High Court strikes out challenge by 36 death row inmates against new post-appeal process

The procedure is set out in new provisions under the Supreme Court of Judicature Act. ST PHOTO: KELVIN CHNG

SINGAPORE – The High Court has struck out a constitutional challenge against two new provisions in the law that aim to prevent death row inmates from abusing the court process to delay their executions.

The challenge was brought by 36 prisoners facing the death sentence, most of whom are convicted drug traffickers. They also include Iskandar Rahmat, who was convicted of the 2013 Kovan double murder, and Teo Ghim Heng, who strangled his pregnant wife and daughter in 2017.

The case relates to the Post-Appeal Applications in Capital Cases Act (Pacc Act), which was enacted in 2022 to introduce a new procedure for certain applications made by death row inmates after their avenues of appeal have been exhausted.

The procedure is set out in new provisions under the Supreme Court of Judicature Act.

The Pacc Act has not come into force, and these provisions are not yet operative.

The 36 inmates, who are not represented by a lawyer, argued that two of the provisions were “onerous”, “oppressive” and inconsistent with the rights to a fair trial and access to justice contained in Article 9 of the Constitution.

They also argued that the provisions were inconsistent with Article 12 of the Constitution, which guarantees equality before the law.

Under the new procedure, an inmate who has exhausted his avenues of appeal must obtain permission from the Court of Appeal before he can file an application to stay his execution. The inmates challenged a provision which states that in deciding whether to grant permission, the court must consider whether the prisoner’s intended application “has a reasonable prospect of success”. 

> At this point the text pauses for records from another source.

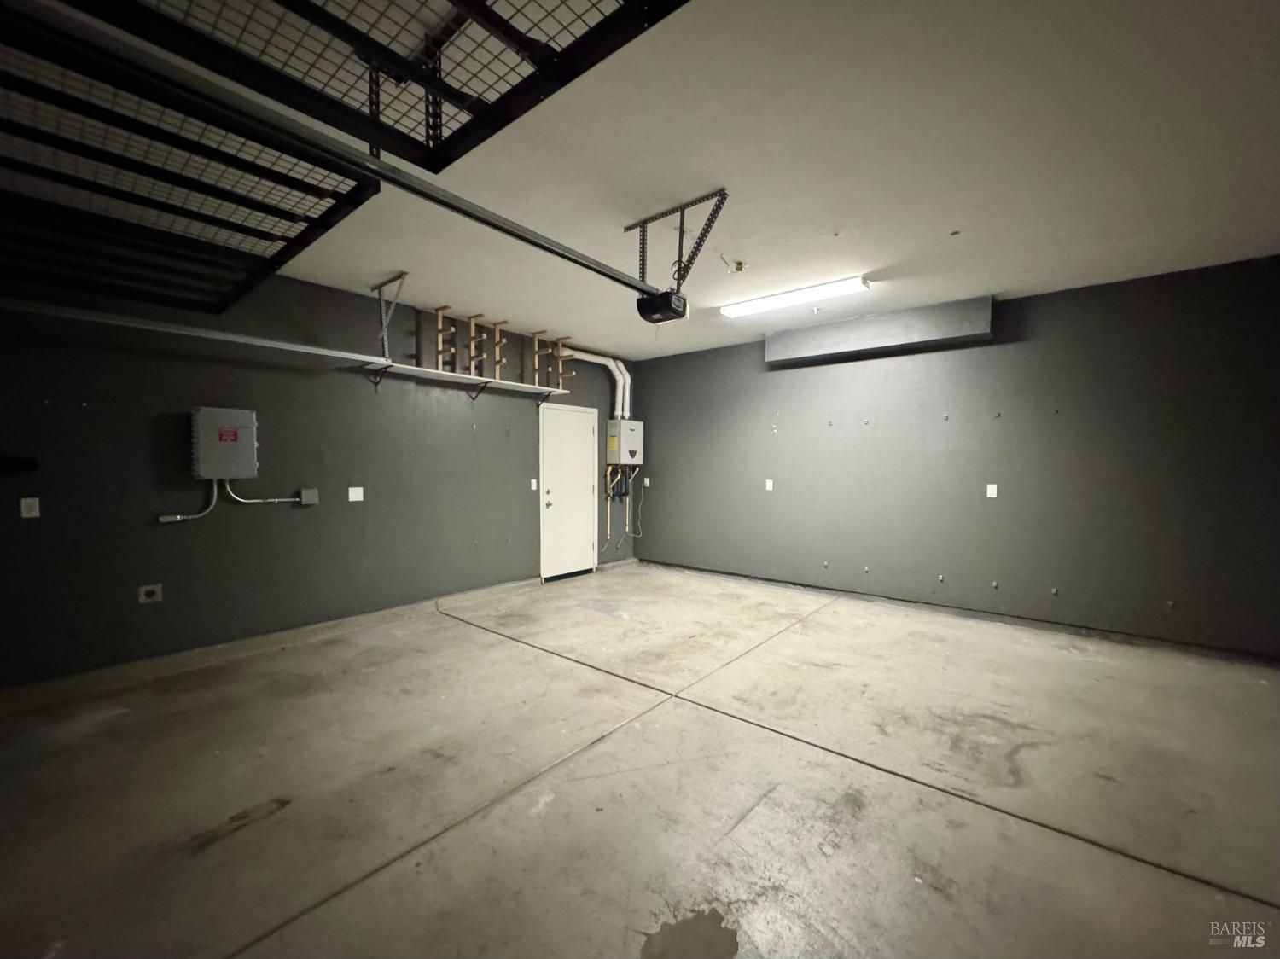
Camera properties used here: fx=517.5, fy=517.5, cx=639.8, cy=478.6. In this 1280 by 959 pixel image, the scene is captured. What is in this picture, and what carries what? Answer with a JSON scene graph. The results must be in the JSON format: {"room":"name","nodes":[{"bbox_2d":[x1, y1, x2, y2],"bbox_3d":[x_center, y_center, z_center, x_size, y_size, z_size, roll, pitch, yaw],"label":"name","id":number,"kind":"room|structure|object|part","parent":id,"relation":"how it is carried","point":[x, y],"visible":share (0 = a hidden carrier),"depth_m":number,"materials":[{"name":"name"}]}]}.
{"room":"garage","nodes":[
{"label":"garage","id":0,"kind":"room"},
{"bbox_2d":[0,264,640,685],"bbox_3d":[-2.310,-0.150,4.583,0.159,2.746,7.387,2,2,40],"label":"left wall","id":1,"kind":"structure","parent":0,"point":[178,530],"depth_m":3.76,"materials":[{"name":"grey paint"}]},
{"bbox_2d":[0,455,38,471],"bbox_3d":[-3.532,-0.081,2.840,0.095,0.086,0.278,2,2,40],"label":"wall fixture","id":2,"kind":"object","parent":1,"relation":"attached to","point":[30,466],"visible":0.99,"depth_m":2.88,"materials":[{"name":"black"}]},
{"bbox_2d":[18,496,40,518],"bbox_3d":[-3.502,0.165,2.967,0.012,0.115,0.071,2,2,40],"label":"light switch","id":3,"kind":"object","parent":1,"relation":"attached to","point":[32,514],"visible":0.99,"depth_m":2.97,"materials":[{"name":"white plastic"}]},
{"bbox_2d":[137,583,162,604],"bbox_3d":[-3.175,0.745,3.356,0.015,0.115,0.108,2,2,40],"label":"wall outlet","id":4,"kind":"object","parent":1,"relation":"attached to","point":[147,590],"visible":0.99,"depth_m":3.35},
{"bbox_2d":[190,406,256,479],"bbox_3d":[-2.920,-0.241,3.646,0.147,0.507,0.356,2,2,40],"label":"electrical panel","id":5,"kind":"object","parent":1,"relation":"attached to","point":[224,431],"visible":0.98,"depth_m":3.59,"materials":[{"name":"grey metal"}]},
{"bbox_2d":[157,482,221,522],"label":"conduit","id":6,"kind":"object","parent":5,"relation":"attached to","point":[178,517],"visible":0.93,"depth_m":3.64,"materials":[{"name":"metal"}]},
{"bbox_2d":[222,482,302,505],"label":"conduit","id":7,"kind":"object","parent":1,"relation":"attached to","point":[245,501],"visible":0.92,"depth_m":3.82,"materials":[{"name":"metal"}]},
{"bbox_2d":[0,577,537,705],"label":"baseboard","id":8,"kind":"structure","parent":1,"relation":"attached to","point":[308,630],"depth_m":3.62,"materials":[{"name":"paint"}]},
{"bbox_2d":[297,487,319,505],"bbox_3d":[-2.597,0.135,4.056,0.047,0.118,0.114,2,2,40],"label":"junction box","id":9,"kind":"object","parent":1,"relation":"attached to","point":[305,498],"visible":0.98,"depth_m":4.04,"materials":[{"name":"grey metal"}]},
{"bbox_2d":[347,485,364,501],"bbox_3d":[-2.367,0.126,4.304,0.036,0.121,0.118,2,2,40],"label":"light switch","id":10,"kind":"object","parent":1,"relation":"attached to","point":[353,498],"visible":0.98,"depth_m":4.30,"materials":[{"name":"white plastic"}]},
{"bbox_2d":[347,358,565,398],"bbox_3d":[-1.580,-0.889,5.029,0.385,0.154,2.121,2,2,40],"label":"wall shelf","id":11,"kind":"object","parent":1,"relation":"attached to","point":[420,369],"visible":0.99,"depth_m":4.86,"materials":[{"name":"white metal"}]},
{"bbox_2d":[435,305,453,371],"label":"wooden rack","id":12,"kind":"object","parent":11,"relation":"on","point":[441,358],"visible":0.88,"depth_m":4.94,"materials":[{"name":"brown wood"}]},
{"bbox_2d":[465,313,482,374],"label":"wooden bracket","id":13,"kind":"object","parent":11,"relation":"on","point":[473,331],"visible":0.9,"depth_m":5.10,"materials":[{"name":"brown wood"}]},
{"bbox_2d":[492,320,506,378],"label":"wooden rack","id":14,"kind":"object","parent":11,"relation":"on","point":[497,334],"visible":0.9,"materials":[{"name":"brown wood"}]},
{"bbox_2d":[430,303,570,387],"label":"wooden rack","id":15,"kind":"object","parent":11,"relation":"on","point":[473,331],"visible":0.77,"depth_m":5.34,"materials":[{"name":"brown wood"}]},
{"bbox_2d":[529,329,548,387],"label":"wooden rack","id":16,"kind":"object","parent":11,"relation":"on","point":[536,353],"visible":0.86,"depth_m":5.80,"materials":[{"name":"brown wood"}]},
{"bbox_2d":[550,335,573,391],"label":"wooden rack","id":17,"kind":"object","parent":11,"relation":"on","point":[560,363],"visible":0.8,"depth_m":5.93,"materials":[{"name":"brown wood"}]},
{"bbox_2d":[529,477,538,490],"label":"light switch","id":18,"kind":"object","parent":1,"relation":"attached to","point":[533,487],"visible":0.98,"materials":[{"name":"white plastic"}]},
{"bbox_2d":[539,401,598,581],"bbox_3d":[-0.825,0.174,6.306,0.111,2.026,0.919,2,2,40],"label":"door","id":19,"kind":"structure","parent":1,"relation":"in","point":[581,420],"depth_m":6.27,"materials":[{"name":"white paint"}]},
{"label":"doorknob","id":20,"kind":"part","parent":19,"relation":"part of","materials":[{"name":"metal"}]},
{"bbox_2d":[605,418,643,465],"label":"water heater","id":21,"kind":"object","parent":1,"relation":"attached to","point":[631,452],"visible":0.98,"depth_m":6.65,"materials":[{"name":"metal"}]},
{"bbox_2d":[555,349,631,417],"bbox_3d":[-0.677,-1.230,6.623,0.324,0.868,1.178,2,2,40],"label":"vent pipe","id":22,"kind":"object","parent":21,"relation":"attached to","point":[610,363],"visible":0.71,"depth_m":6.91,"materials":[{"name":"white plastic"}]},
{"bbox_2d":[603,464,641,548],"bbox_3d":[-0.262,0.375,6.956,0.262,1.154,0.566,2,2,40],"label":"pipe","id":23,"kind":"object","parent":21,"relation":"attached to","point":[608,474],"visible":0.93,"depth_m":6.96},
{"bbox_2d":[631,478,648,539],"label":"power cord","id":24,"kind":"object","parent":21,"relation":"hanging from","point":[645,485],"visible":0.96,"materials":[{"name":"grey plastic"}]},
{"bbox_2d":[0,559,1279,958],"bbox_3d":[0.182,1.361,2.214,6.532,0.120,7.620,2,2,40],"label":"concrete floor","id":25,"kind":"structure","parent":0,"point":[1194,890],"depth_m":2.18,"materials":[{"name":"concrete"}]},
{"bbox_2d":[158,0,1279,359],"bbox_3d":[0.275,-1.538,2.258,6.627,0.120,7.581,2,2,40],"label":"ceiling","id":26,"kind":"structure","parent":0,"point":[1010,277],"depth_m":2.39,"materials":[{"name":"white paint"}]},
{"bbox_2d":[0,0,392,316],"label":"overhead storage rack","id":27,"kind":"structure","parent":26,"relation":"attached to","point":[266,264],"depth_m":1.94,"materials":[{"name":"black metal"}]},
{"bbox_2d":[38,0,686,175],"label":"metal platform","id":28,"kind":"object","parent":26,"relation":"attached to","point":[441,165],"visible":0.98,"depth_m":1.53,"materials":[{"name":"black metal"}]},
{"bbox_2d":[367,273,408,359],"bbox_3d":[-2.003,-1.255,4.098,0.531,0.613,0.068,2,2,40],"label":"track bracket","id":29,"kind":"object","parent":26,"relation":"attached to","point":[380,299],"visible":0.94,"depth_m":4.12,"materials":[{"name":"metal"}]},
{"bbox_2d":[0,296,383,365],"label":"garage door track","id":30,"kind":"object","parent":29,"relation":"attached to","point":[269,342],"visible":0.99,"depth_m":3.22,"materials":[{"name":"metal"}]},
{"bbox_2d":[624,189,728,286],"bbox_3d":[0.170,-1.320,2.987,0.659,0.465,0.142,2,2,40],"label":"track bracket","id":31,"kind":"object","parent":26,"relation":"attached to","point":[679,270],"visible":0.87,"depth_m":2.94,"materials":[{"name":"black metal"}]},
{"bbox_2d":[635,289,689,324],"bbox_3d":[0.132,-1.004,3.029,0.246,0.163,0.242,2,2,40],"label":"garage door opener","id":32,"kind":"object","parent":31,"relation":"hanging from","point":[666,299],"visible":0.8,"depth_m":2.95,"materials":[{"name":"black plastic"}]},
{"bbox_2d":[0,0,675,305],"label":"opener rail","id":33,"kind":"object","parent":32,"relation":"attached to","point":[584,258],"visible":1,"depth_m":1.39,"materials":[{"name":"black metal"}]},
{"bbox_2d":[731,258,746,272],"bbox_3d":[0.695,-1.492,3.640,0.092,0.065,0.092,2,2,40],"label":"sprinkler head","id":34,"kind":"object","parent":26,"relation":"attached to","point":[741,267],"visible":0.99,"depth_m":3.62},
{"bbox_2d":[719,274,869,318],"bbox_3d":[1.244,-1.508,4.332,1.235,0.075,0.204,2,2,40],"label":"fluorescent light","id":35,"kind":"object","parent":26,"relation":"attached to","point":[732,310],"visible":0.99,"depth_m":4.23,"materials":[{"name":"white plastic"}]},
{"bbox_2d":[632,255,1279,659],"bbox_3d":[2.443,-0.160,5.093,6.621,2.777,0.167,2,2,40],"label":"right wall","id":36,"kind":"structure","parent":0,"point":[785,377],"depth_m":4.36,"materials":[{"name":"grey paint"}]},
{"bbox_2d":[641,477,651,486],"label":"wall outlet","id":37,"kind":"object","parent":36,"relation":"attached to","point":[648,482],"visible":0.96,"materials":[{"name":"white plastic"}]},
{"bbox_2d":[764,478,773,490],"bbox_3d":[1.435,0.070,5.752,0.079,0.127,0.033,2,2,40],"label":"wall outlet","id":38,"kind":"object","parent":36,"relation":"attached to","point":[767,485],"visible":0.99,"depth_m":5.75,"materials":[{"name":"white plastic"}]},
{"bbox_2d":[765,294,993,364],"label":"soffit","id":39,"kind":"object","parent":36,"relation":"attached to","point":[788,337],"visible":0.98,"depth_m":4.82,"materials":[{"name":"grey paint"}]},
{"bbox_2d":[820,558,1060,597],"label":"wall bolts (lower row)","id":40,"kind":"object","parent":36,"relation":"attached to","point":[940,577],"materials":[{"name":"grey metal"}]},
{"bbox_2d":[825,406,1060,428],"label":"wall bolts (upper row)","id":41,"kind":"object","parent":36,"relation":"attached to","point":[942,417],"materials":[{"name":"grey metal"}]},
{"bbox_2d":[985,482,998,497],"bbox_3d":[3.038,0.098,4.471,0.070,0.115,0.011,2,2,40],"label":"wall outlet","id":42,"kind":"object","parent":36,"relation":"attached to","point":[995,490],"visible":0.99,"depth_m":4.47,"materials":[{"name":"white plastic"}]}
]}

In a brief affidavit filed on behalf of the 36 inmates, convicted heroin trafficker Masoud Rahimi Mehrzad said: “This condition denies an applicant recourse to the processes of the court on grounds of a predictive exercise at the outset of the proceedings.”

The inmates also challenged a provision that allows the court to summarily dismiss the application for permission without a hearing.

Masoud said: “This prevents the applicant from addressing the court or effectively (canvassing) his arguments before the court on an application upon which his life hinges.”

The Attorney-General had applied to strike out the challenge, arguing that the case was a non-starter because the Pacc Act has yet to come into force, which means the provisions do not currently affect the inmates.

Therefore, they are unable to show an “actual or arguable” violation of their rights, and have no legal standing to bring the challenge.

The Attorney-General also argued that the provisions are clearly consistent with the Constitution and, thus, the challenge contains no viable claim.

In a written judgment on Dec 5, Justice Hoo Sheau Peng agreed that the 36 inmates had no legal standing.

Given that the provisions do not as yet have legal effect, she found that they did not engage the inmates’ rights. Justice Hoo said the prospect of the Pacc Act becoming operative in the future was not enough to establish legal standing.

She said the new procedure is meant to provide a clear procedure for further applications taken out after appeals have been exhausted while implementing features to sift out unmeritorious applications.

Viewed in this context, it cannot be said to violate Article 9, she said.

She concluded that the new procedure is consistent with Article 12, rejecting the inmates’ argument that prisoners facing capital punishment were being singled out.

Justice Hoo said death row inmates are a class of prisoners who have an incentive to file last-minute applications to re-litigate matters, with the aim of delaying the carrying out of their scheduled sentences.

She noted there have been recent instances of them doing so, as compared with other prisoners facing non-capital sentences, and it is clear that the purpose of the Pacc Act is to address this.